I am the main developer of the project. We proposed an automated design algorithm based on dynamic relaxation constraints, and reduced the design cycle from 2 weeks to 20 seconds. This work has been authenticated by Chinese Institute of Electronics.

1. Background

The periphery of a car’s windshield is often printed with neatly arranged black dots, serving multiple purposes such as blocking sunlight, protecting the windshield, and enhancing the aesthetic appeal of the car’s glass edges. With the advent of an era emphasizing product personalization, the aesthetic value of dot patterns has become a focus of increasing interest. To design more visually appealing dot arrangements, designers need to optimize the placement of these dots based on the basic requirements proposed by the original equipment manufacturers (OEMs).
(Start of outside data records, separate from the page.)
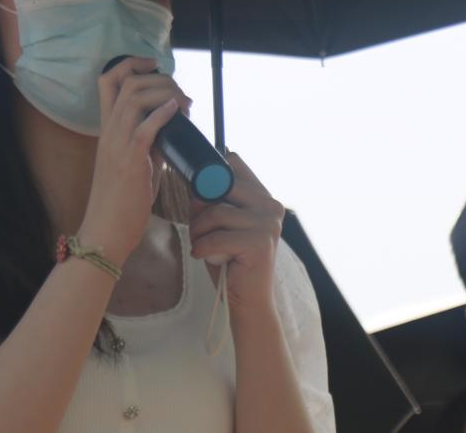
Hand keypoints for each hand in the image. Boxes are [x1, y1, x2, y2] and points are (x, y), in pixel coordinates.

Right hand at [79, 56, 191, 265]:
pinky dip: (162, 114)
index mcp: (108, 129)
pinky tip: (177, 110)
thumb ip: (150, 145)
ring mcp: (117, 144)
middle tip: (181, 92)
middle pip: (126, 82)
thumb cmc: (122, 202)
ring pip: (135, 98)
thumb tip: (172, 131)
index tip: (154, 65)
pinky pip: (144, 128)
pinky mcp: (129, 161)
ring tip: (184, 103)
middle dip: (158, 77)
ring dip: (165, 92)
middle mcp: (109, 131)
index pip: (107, 81)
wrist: (106, 232)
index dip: (130, 64)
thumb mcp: (137, 164)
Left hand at [188, 151, 284, 314]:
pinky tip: (202, 256)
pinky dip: (202, 247)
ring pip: (216, 213)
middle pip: (221, 185)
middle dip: (201, 208)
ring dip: (198, 231)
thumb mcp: (218, 226)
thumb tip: (194, 185)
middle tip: (197, 229)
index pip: (235, 163)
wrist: (247, 301)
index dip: (212, 174)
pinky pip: (217, 237)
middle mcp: (271, 206)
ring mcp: (268, 224)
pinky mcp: (259, 243)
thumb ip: (209, 203)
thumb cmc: (230, 262)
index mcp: (263, 197)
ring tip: (199, 245)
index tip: (200, 193)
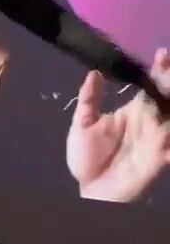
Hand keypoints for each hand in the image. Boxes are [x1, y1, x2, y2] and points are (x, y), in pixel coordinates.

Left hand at [66, 48, 169, 201]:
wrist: (88, 189)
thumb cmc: (86, 158)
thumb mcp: (82, 124)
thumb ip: (89, 99)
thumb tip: (94, 72)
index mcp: (134, 112)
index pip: (151, 87)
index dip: (159, 71)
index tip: (162, 54)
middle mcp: (150, 123)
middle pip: (168, 98)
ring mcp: (156, 141)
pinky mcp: (158, 161)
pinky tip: (169, 144)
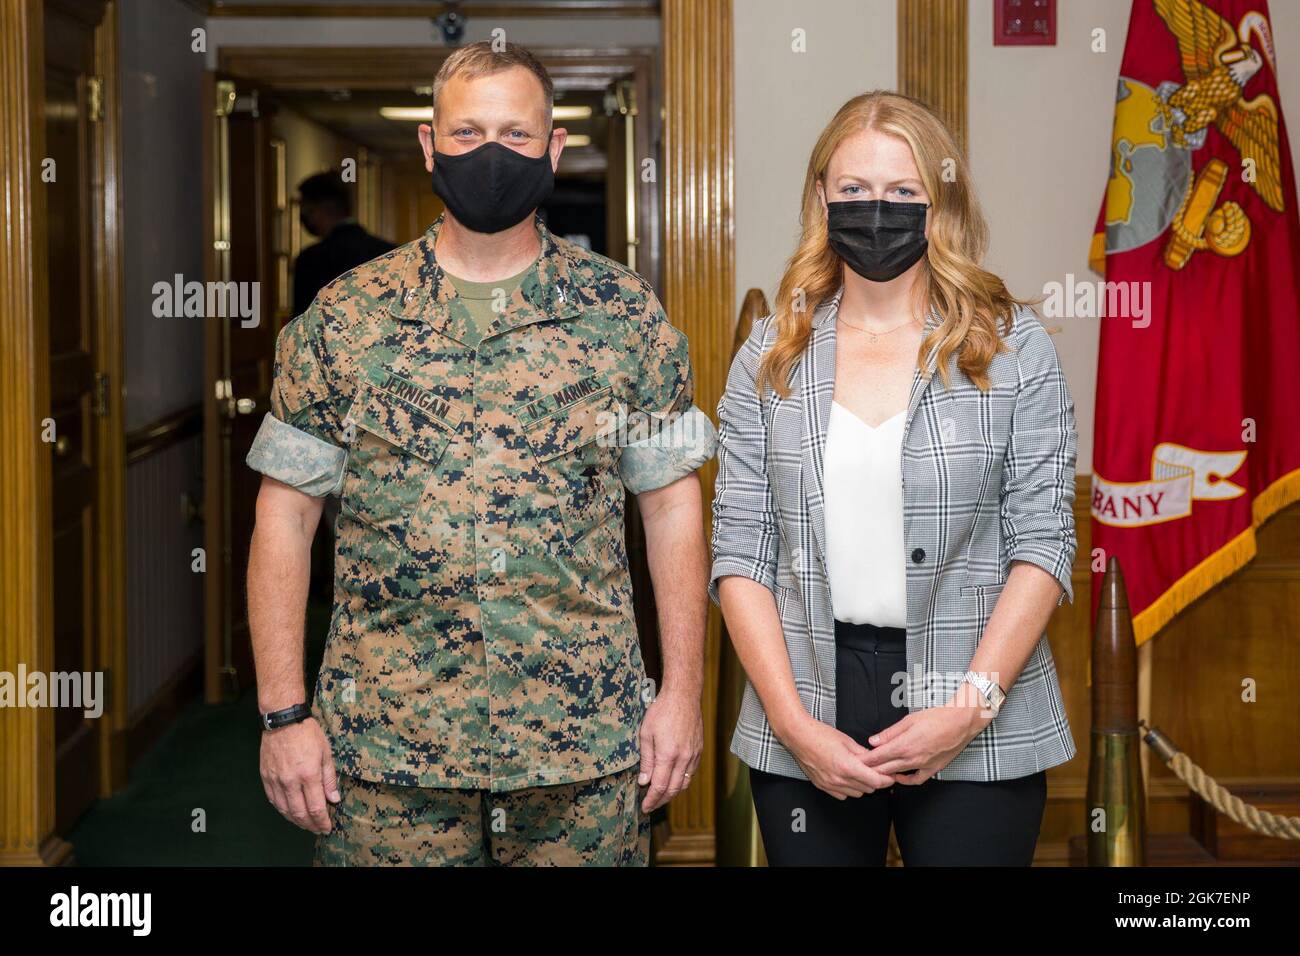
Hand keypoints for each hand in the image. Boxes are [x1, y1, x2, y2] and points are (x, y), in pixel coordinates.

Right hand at [260, 717, 339, 833]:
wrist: (283, 720)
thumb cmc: (307, 733)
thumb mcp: (326, 753)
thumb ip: (329, 778)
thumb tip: (334, 799)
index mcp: (309, 775)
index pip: (316, 808)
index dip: (322, 822)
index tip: (327, 828)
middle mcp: (290, 781)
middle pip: (300, 813)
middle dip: (310, 825)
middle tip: (318, 829)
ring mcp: (276, 780)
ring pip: (285, 810)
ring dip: (296, 821)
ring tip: (305, 824)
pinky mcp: (266, 777)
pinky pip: (273, 800)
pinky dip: (282, 810)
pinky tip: (290, 812)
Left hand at [638, 687, 702, 812]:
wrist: (683, 696)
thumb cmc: (661, 711)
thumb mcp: (646, 734)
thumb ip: (646, 760)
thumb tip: (644, 781)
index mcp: (668, 755)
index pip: (660, 786)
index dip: (652, 799)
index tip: (645, 806)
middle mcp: (683, 758)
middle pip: (674, 789)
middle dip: (661, 801)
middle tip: (651, 806)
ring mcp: (693, 755)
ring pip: (684, 783)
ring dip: (672, 793)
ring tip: (660, 796)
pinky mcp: (698, 750)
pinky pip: (691, 773)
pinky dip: (682, 781)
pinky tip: (673, 780)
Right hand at [781, 714, 895, 798]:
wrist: (798, 735)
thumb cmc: (820, 734)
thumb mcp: (847, 740)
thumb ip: (863, 753)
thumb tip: (875, 760)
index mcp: (847, 766)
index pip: (875, 781)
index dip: (886, 779)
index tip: (890, 775)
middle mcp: (839, 779)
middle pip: (867, 789)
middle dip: (875, 781)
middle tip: (877, 771)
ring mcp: (829, 784)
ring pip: (856, 793)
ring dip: (862, 786)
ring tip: (861, 773)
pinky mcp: (822, 785)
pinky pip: (842, 795)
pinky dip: (848, 789)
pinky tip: (847, 778)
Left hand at [860, 683, 992, 783]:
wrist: (961, 722)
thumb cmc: (936, 717)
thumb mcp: (909, 720)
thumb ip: (889, 733)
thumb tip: (873, 741)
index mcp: (904, 745)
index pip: (878, 757)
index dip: (864, 760)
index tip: (854, 762)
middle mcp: (912, 758)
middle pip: (885, 768)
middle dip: (870, 769)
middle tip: (858, 769)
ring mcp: (923, 765)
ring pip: (898, 775)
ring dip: (885, 775)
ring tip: (874, 774)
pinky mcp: (933, 769)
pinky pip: (916, 780)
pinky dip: (906, 780)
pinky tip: (899, 777)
However, this manual filling method tends to have long cycles, with some designs undergoing revisions more than a dozen times, significantly reducing the efficiency of marketing departments.

Through discussions with engineers, it was identified that the inefficiency of manual methods primarily stems from:

1. The excessive number of dots on a single piece of glass, resulting in prolonged design and revision cycles for designers;
2. Manual operations can only adjust the size, position, and number of dots in localized areas, often failing to maintain the integrity of the pattern distribution;
3. The complexity and variety of glass models make it difficult to directly summarize manual experience into algorithmic rules.

2. Method and results

To meet the demands for automated dot pattern printing, the design solution aims to address the following challenges:

1. Enhancing algorithmic versatility. Given the diverse designs and requirements of automotive glass, the design process of the algorithm should maximize its scalability.
2. Improving the user interface’s ease of use. The user interface should be as simple as possible to operate, reducing the learning and usage costs for users.
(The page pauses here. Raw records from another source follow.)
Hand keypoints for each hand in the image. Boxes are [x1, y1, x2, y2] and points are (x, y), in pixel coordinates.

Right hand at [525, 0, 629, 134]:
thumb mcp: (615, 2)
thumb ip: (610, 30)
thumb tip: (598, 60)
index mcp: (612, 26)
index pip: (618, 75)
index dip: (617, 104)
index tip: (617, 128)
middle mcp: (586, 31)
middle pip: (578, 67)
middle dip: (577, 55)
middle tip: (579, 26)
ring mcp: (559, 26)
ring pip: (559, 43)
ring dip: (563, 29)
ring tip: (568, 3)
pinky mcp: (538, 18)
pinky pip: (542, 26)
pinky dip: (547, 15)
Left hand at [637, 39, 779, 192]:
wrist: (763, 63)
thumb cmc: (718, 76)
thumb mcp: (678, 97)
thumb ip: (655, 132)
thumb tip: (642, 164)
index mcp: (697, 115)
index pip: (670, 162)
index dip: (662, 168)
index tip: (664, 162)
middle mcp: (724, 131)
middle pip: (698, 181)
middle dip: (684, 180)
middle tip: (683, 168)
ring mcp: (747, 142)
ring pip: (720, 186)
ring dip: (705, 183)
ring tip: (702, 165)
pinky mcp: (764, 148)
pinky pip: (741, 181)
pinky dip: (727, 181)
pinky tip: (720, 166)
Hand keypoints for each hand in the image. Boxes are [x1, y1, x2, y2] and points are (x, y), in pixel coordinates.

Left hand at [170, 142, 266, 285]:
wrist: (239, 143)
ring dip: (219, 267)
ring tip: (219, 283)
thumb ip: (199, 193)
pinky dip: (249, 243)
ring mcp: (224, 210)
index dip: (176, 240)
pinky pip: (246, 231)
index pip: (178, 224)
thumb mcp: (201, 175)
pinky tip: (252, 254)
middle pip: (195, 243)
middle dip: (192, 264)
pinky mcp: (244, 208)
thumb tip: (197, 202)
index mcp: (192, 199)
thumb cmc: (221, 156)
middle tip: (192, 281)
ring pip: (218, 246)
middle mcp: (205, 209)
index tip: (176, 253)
In nature, there are many patterns with rich borders and natural arrangements, such as butterfly wings, mycelium of fungi, and leaves of the sensitive plant. Their formation is determined by a combination of spontaneous biological cell growth and external forces. Thus, we draw inspiration from these natural processes and consider using parametric design to simulate the growth of biological cells. With minimal external force constraints, this approach allows the dot patterns to autonomously find the most suitable positions and appropriate sizes for filling.
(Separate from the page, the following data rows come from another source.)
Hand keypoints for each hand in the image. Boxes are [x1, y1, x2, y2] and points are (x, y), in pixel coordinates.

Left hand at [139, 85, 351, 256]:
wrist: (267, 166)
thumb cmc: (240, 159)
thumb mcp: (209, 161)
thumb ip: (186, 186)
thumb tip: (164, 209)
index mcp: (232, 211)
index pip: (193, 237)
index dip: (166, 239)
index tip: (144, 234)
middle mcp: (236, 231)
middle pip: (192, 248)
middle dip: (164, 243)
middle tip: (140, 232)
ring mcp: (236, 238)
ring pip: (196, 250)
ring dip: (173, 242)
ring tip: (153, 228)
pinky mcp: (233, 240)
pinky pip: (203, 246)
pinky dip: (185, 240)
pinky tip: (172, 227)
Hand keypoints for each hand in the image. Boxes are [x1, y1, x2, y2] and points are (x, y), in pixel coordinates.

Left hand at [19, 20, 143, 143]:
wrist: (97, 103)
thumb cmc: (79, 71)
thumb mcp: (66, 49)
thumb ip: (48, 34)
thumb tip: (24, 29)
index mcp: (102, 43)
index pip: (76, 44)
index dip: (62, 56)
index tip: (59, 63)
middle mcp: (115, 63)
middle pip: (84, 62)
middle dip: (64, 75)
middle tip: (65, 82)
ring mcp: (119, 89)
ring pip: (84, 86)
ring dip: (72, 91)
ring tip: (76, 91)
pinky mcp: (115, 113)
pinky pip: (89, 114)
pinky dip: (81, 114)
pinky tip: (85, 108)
Compared to manual filling and rule-based filling, our force-constrained algorithm has achieved a visual effect close to that of manual filling. It effectively avoids issues such as edge detachment and unnatural gradations in transition areas, which can occur with rule-based filling.

Compared to traditional manual filling solutions, the force-constrained algorithm offers distinctive advantages. The conventional manual approach involves lengthy design cycles and relies heavily on the designer’s experience. It lacks objective standards for evaluating more apparent visual defects, making revisions time-consuming and costly. In contrast, using a force-constrained algorithm for parametric design allows for the establishment of constraint objectives tailored to different visual requirements, followed by computational iterations.